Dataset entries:
::::

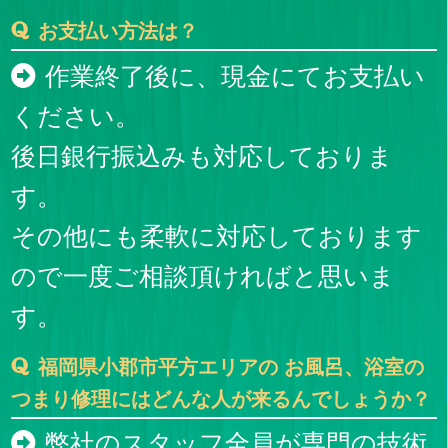
お支払い方法は？
作業終了後に、現金にてお支払い
ください。
後日銀行振込みも対応しておりま
す。
その他にも柔軟に対応しております
ので一度ご相談頂ければと思いま
す。
福岡県小郡市平方エリアの お風呂、浴室の
つまり修理にはどんな人が来るんでしょうか？
弊社のスタッフ全員が専門の技術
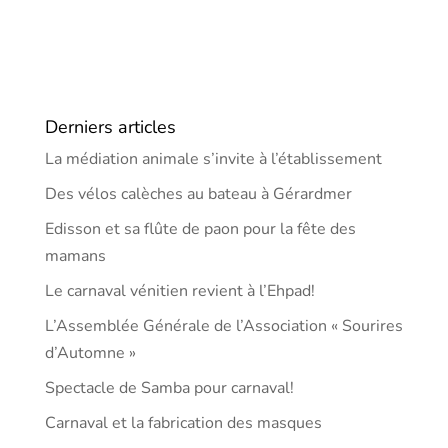
Derniers articles
La médiation animale s’invite à l’établissement
Des vélos calèches au bateau à Gérardmer
Edisson et sa flûte de paon pour la fête des
mamans
Le carnaval vénitien revient à l’Ehpad!
L’Assemblée Générale de l’Association « Sourires
d’Automne »
Spectacle de Samba pour carnaval!
Carnaval et la fabrication des masques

::::

DIRECTIVE:
An exact transcription of the data above is needed, without the pictures.

PROBLEM SOLUTION:
お支払い方法は？
作業終了後に、現金にてお支払い
ください。
後日銀行振込みも対応しておりま
す。
その他にも柔軟に対応しております
ので一度ご相談頂ければと思いま
す。
福岡県小郡市平方エリアの お風呂、浴室の
つまり修理にはどんな人が来るんでしょうか？
弊社のスタッフ全員が専門の技術
Derniers articles
La médiation animale s’invite à l’établissement
Des vélos calèches au bateau à Gérardmer
Edisson et sa flûte de paon pour la fête des
mamans
Le carnaval vénitien revient à l’Ehpad!
L’Assemblée Générale de l’Association « Sourires
d’Automne »
Spectacle de Samba pour carnaval!
Carnaval et la fabrication des masques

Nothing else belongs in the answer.